Über Zeit kann man stolpern oder mehr davon bekommen. „Stolpersteine – Zeitzeichen“ illustrieren EXPO-Projekt  ■ Von Sandra Wilsdorf

Zeit für eine Pause. Kurz mal auf diese Bank setzen. „Verlieren Sie keine Zeit“, quengelt eine Stimme, leise und schnell wie eine Platte mit zu hoher Geschwindigkeit. Penetrant, antreibend. „Verlieren Sie keine Zeit.“ Eine Bank, die sprechen kann? Nein, ein Stolperstein. Eines von 15 Zeitzeichen, über die seit gestern fällt, wer zwischen Kennedybrücke und Schöner Aussicht an der Alster entlanghastet oder rastet. 15 StudentInnen der Hochschule für Bildende Künste haben ihre Ideen zum Thema „Zeiten der Stadt“ umgesetzt.

Außer der beinemachenden Bank stehen da beispielsweise vier Uhren, die zeigen, dass die Zeit beim Küssen rast, beim Erinnern rückwärts geht und die normale Zeit eine Suche ist. Auf grünen Schildern steht in gelber Schrift nicht das übliche „Betreten des Rasens verboten“, sondern Lyrisches oder „Noch 5 Minuten“. Beschriftete Fußmatten liegen an der Alster und im Ortsamt Barmbek-Uhlenhorst. Darauf stehen die Hobbys der Beamten . Das soll genervte Besucher daran erinnern, dass sie es mit Menschen, nicht mit Zeitdieben zu tun haben. An Alster und U-Bahnstationen fordern Plakate „eiliger verweilen“, „rasanter ruhen“.

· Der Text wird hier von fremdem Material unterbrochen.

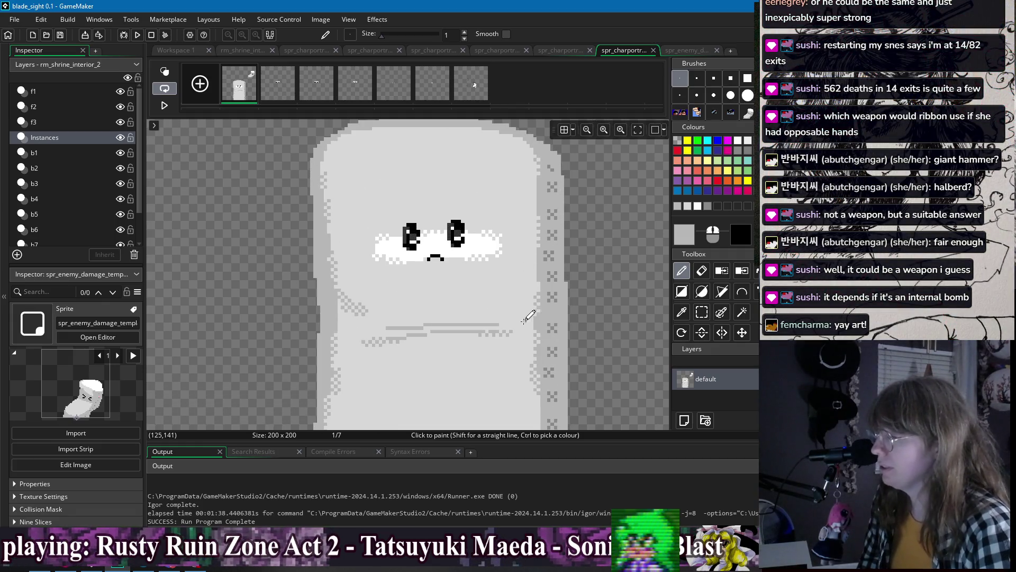
{"action": "scroll", "coordinate": [527, 318], "scroll_direction": "up", "scroll_amount": 1}
- Add a short grey stroke at the crease's right end
{"action": "mouse_move", "coordinate": [523, 324]}
{"action": "left_mouse_down"}
{"action": "mouse_move", "coordinate": [499, 332]}
{"action": "mouse_move", "coordinate": [542, 328]}
{"action": "left_mouse_up"}
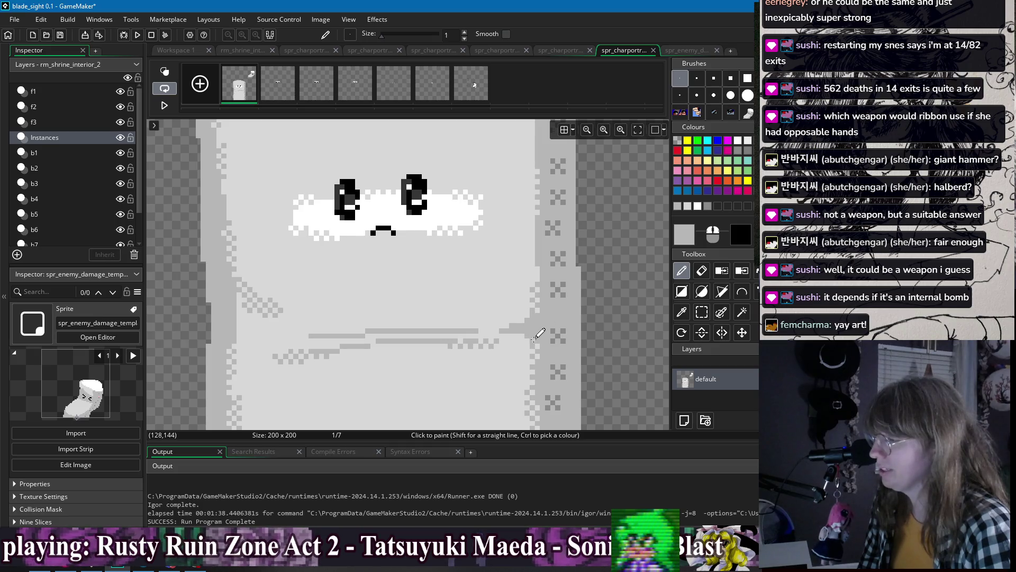
{"action": "scroll", "coordinate": [530, 332], "scroll_direction": "down", "scroll_amount": 3}
{"action": "scroll", "coordinate": [461, 305], "scroll_direction": "up", "scroll_amount": 2}
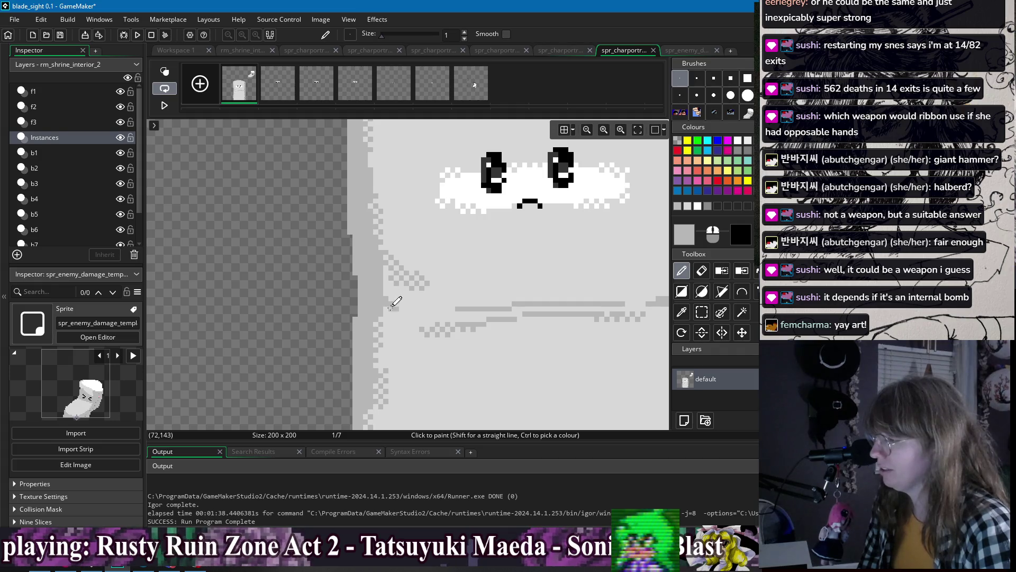
{"action": "scroll", "coordinate": [453, 290], "scroll_direction": "down", "scroll_amount": 2}
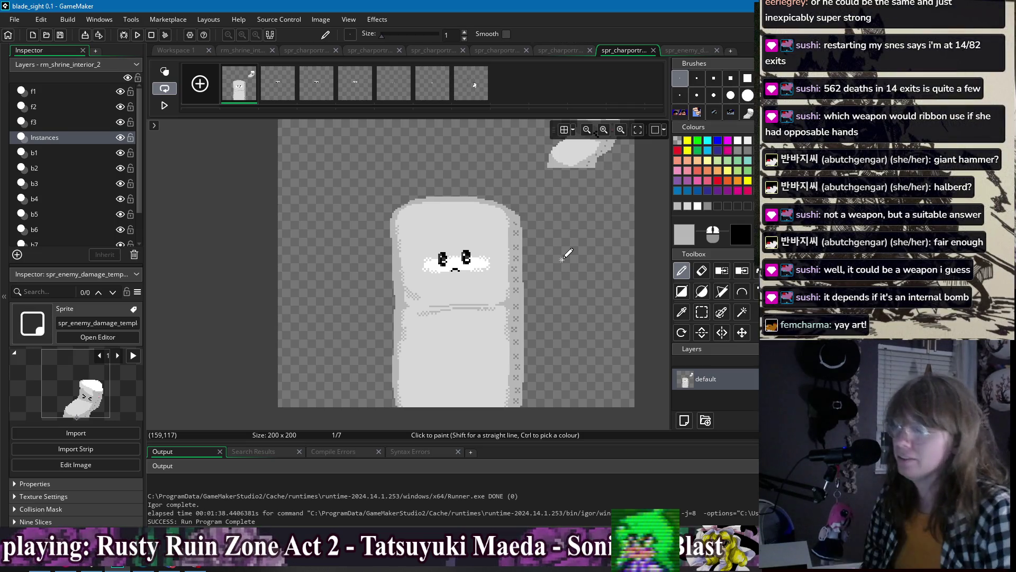
- Paint a light-grey line of pixels along the sprite's top edge
{"action": "scroll", "coordinate": [521, 214], "scroll_direction": "up", "scroll_amount": 3}
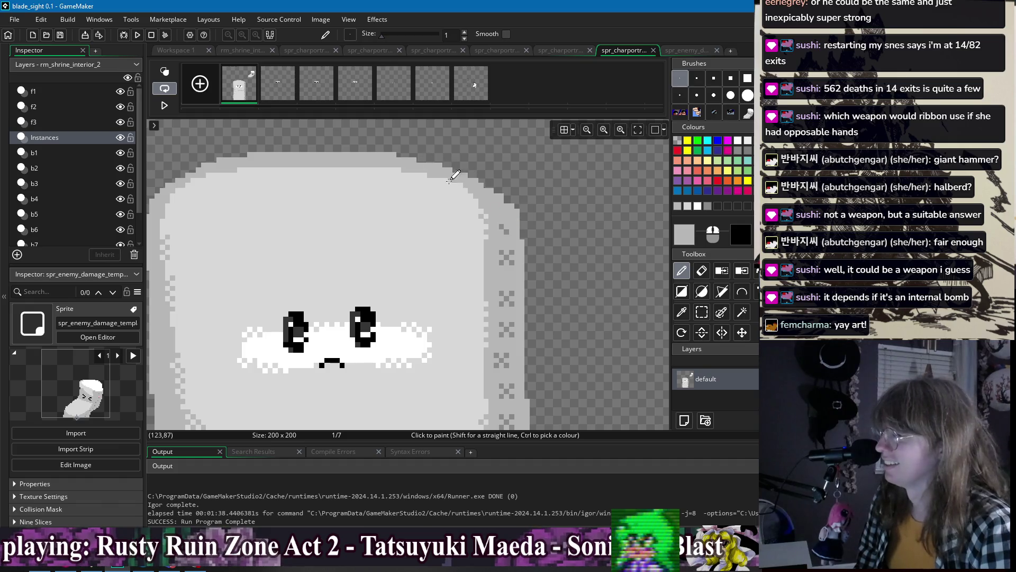
{"action": "left_click", "coordinate": [430, 175]}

Die „Stolpersteine – Zeitzeichen“ liegen und stehen bis Ende Oktober an der Alster. Sie illustrieren das EXPO-Projekt „Zeiten der Stadt“. Das begann 1995 mit einer Befragung von Frauen in Barmbek-Uhlenhorst zum Thema Zeit. Davon haben sie natürlich zu wenig. Aber, wie Gleichstellungssenatorin Krista Sager gestern bei der Eröffnung der Ausstellung sagte: „Die Zeiten einer Stadt lassen sich verhandeln.“ Städtische Zeitstrukturen ließen sich aktiv gestalten, so dass am Ende jeder mehr Zeitwohlstand und damit eine höhere Lebensqualität habe.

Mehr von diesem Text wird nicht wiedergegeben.